Unless I've misunderstood what tracemem
actually does, in which case I think the explanation in that section should be updated. Right now it says:
From then on, whenever that object is copied, `tracemem()` will print a message telling you which object was copied, its new address, and the sequence of calls that led to the copy:
To me, this suggests that there would be a different line printed each time a copy occurs but maybe that's not the case?
I think your interpretation of tracemem is correct, though I'm not certain. Regardless, there are a few instances in that chapter where the number of copies observed does not line up with the text.
I'm guessing this is related to this change, from the R release notes (under the section for 4.0.0):
Reference counting is now used instead of the NAMED mechanism for determining when objects can be safely mutated in base C code. This reduces the need for copying in some cases and should allow further optimizations in the future. It should help make the internal code easier to maintain.
So the changes alluded to in footnote 15 have in fact occurred, as far as I can tell.
I see two copies on Windows R 4.2.3
> sessionInfo()
R version 4.2.3 (2023-03-15 ucrt)
Platform: x86_64-w64-mingw32/x64 (64-bit)

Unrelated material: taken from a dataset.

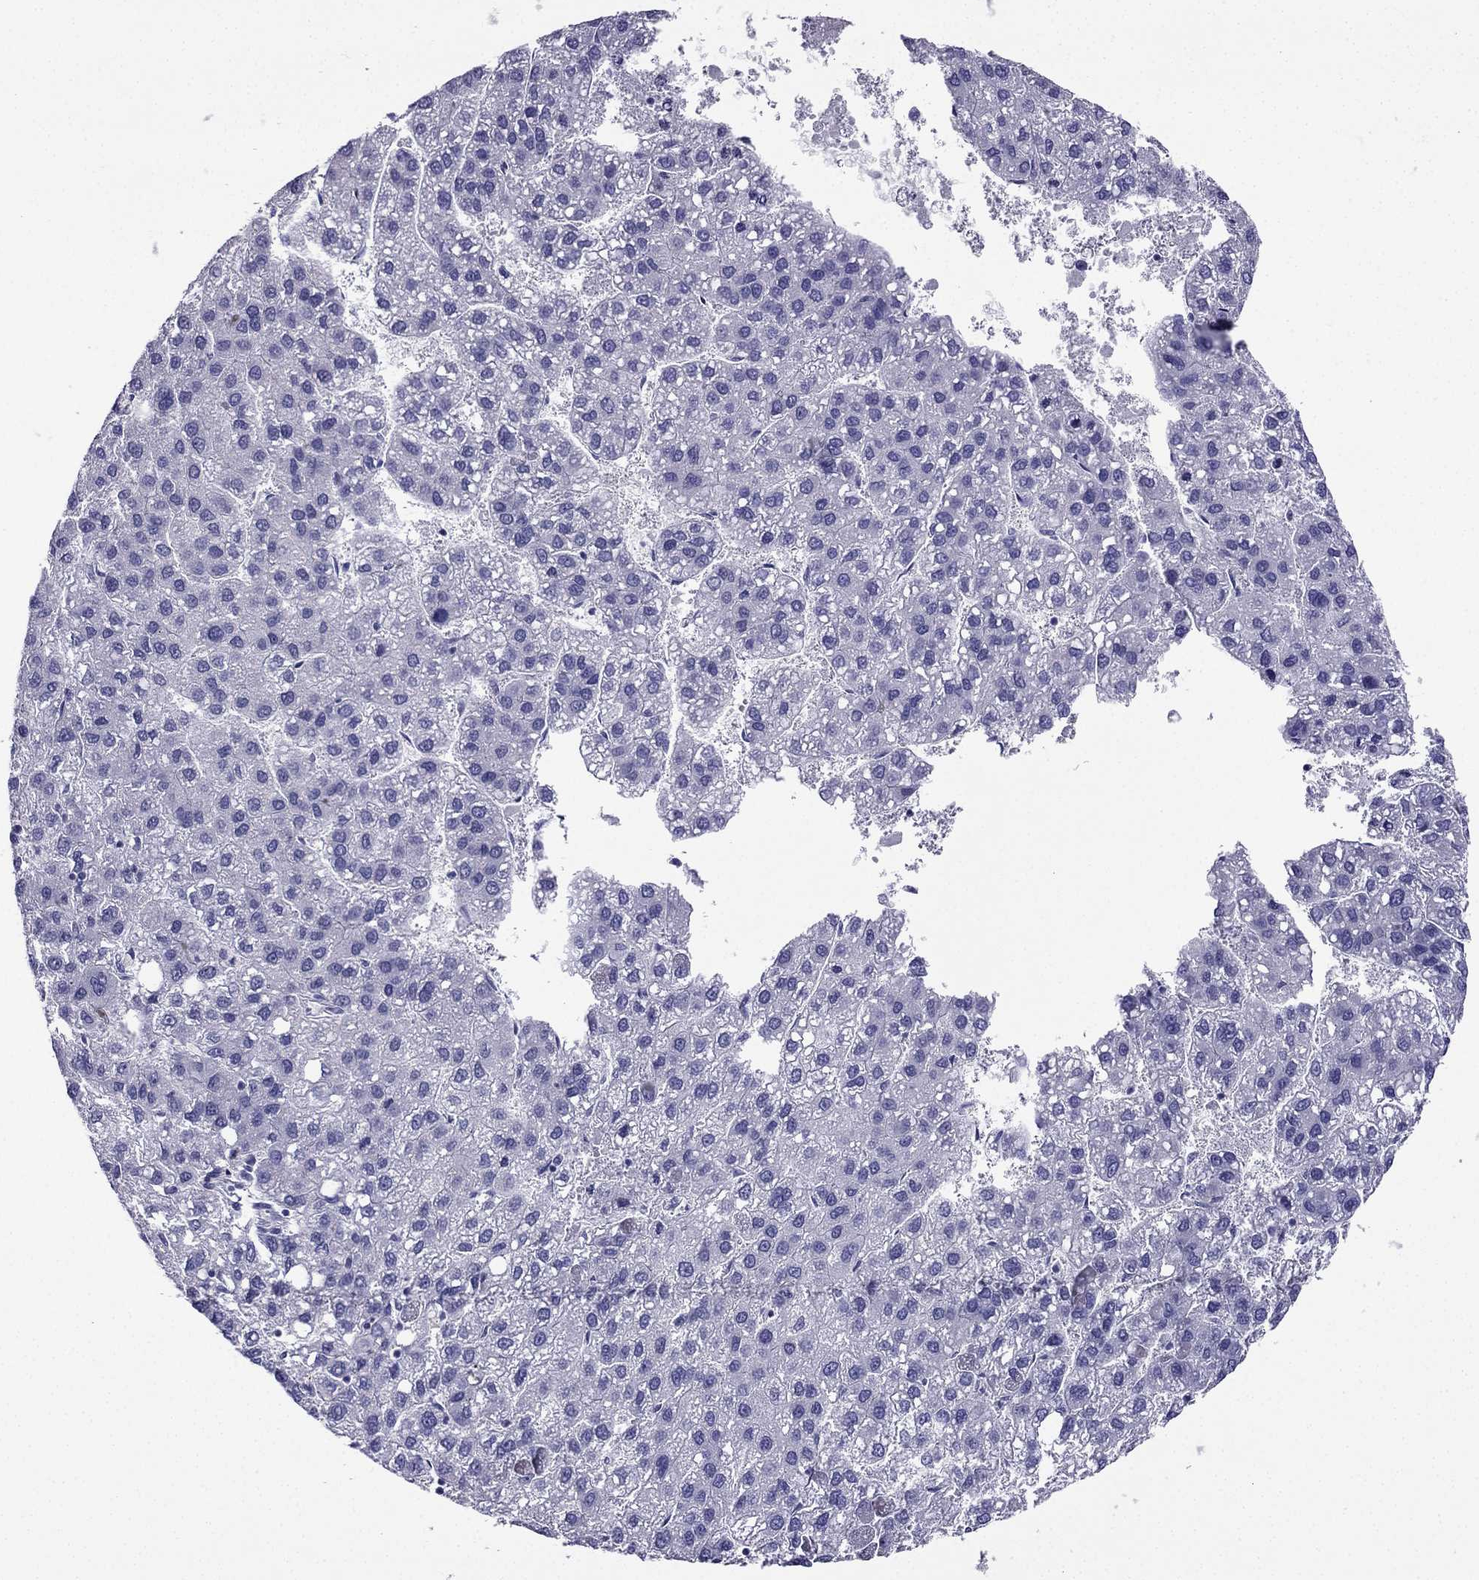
{"staining": {"intensity": "negative", "quantity": "none", "location": "none"}, "tissue": "liver cancer", "cell_type": "Tumor cells", "image_type": "cancer", "snomed": [{"axis": "morphology", "description": "Carcinoma, Hepatocellular, NOS"}, {"axis": "topography", "description": "Liver"}], "caption": "Histopathology image shows no significant protein positivity in tumor cells of liver cancer (hepatocellular carcinoma).", "gene": "KCNJ10", "patient": {"sex": "female", "age": 82}}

Running under: Windows 10 x64 (build 19044)
Matrix products: default
locale:
[1] LC_COLLATE=English_United States.utf8 LC_CTYPE=English_United States.utf8
[3] LC_MONETARY=English_United States.utf8 LC_NUMERIC=C
[5] LC_TIME=English_United States.utf8
attached base packages:
[1] stats graphics grDevices utils datasets methods base
other attached packages:
[1] lobstr_1.1.2
loaded via a namespace (and not attached):
[1] compiler_4.2.3 cli_3.6.1 tools_4.2.3 pillar_1.9.0 glue_1.6.2 rstudioapi_0.14
[7] crayon_1.5.2 utf8_1.2.3 fansi_1.0.4 vctrs_0.6.1 lifecycle_1.0.3 rlang_1.1.0
> x <- c(1L, 2L, 3L)
> tracemem(x)
[1] "<0000018898D9F7A8>"
> x[[3]] <- 4
tracemem[0x0000018898d9f7a8 -> 0x0000018898da2df8]:
tracemem[0x0000018898da2df8 -> 0x000001889ad39bc8]:
@jxu are you using RStudio? I get the two copies when using RStudio but not in a standard interactive session.
When exploring copy-on-modify behaviour interactively, be aware that you’ll get different results inside of RStudio. That’s because the environment pane must make a reference to each object in order to display information about it. This distorts your interactive exploration but doesn’t affect code inside of functions, and so doesn’t affect performance during data analysis. For experimentation, I recommend either running R directly from the terminal, or using RMarkdown (like this book).
Oh good catch; you're right I was using RStudio. In standard R I see one copy
> x <- c(1L, 2L, 3L)
> tracemem(x)
[1] "<000001B68F5953F8>"
> x[[3]] <- 4
tracemem[0x000001b68f5953f8 -> 0x000001b691395fe8]: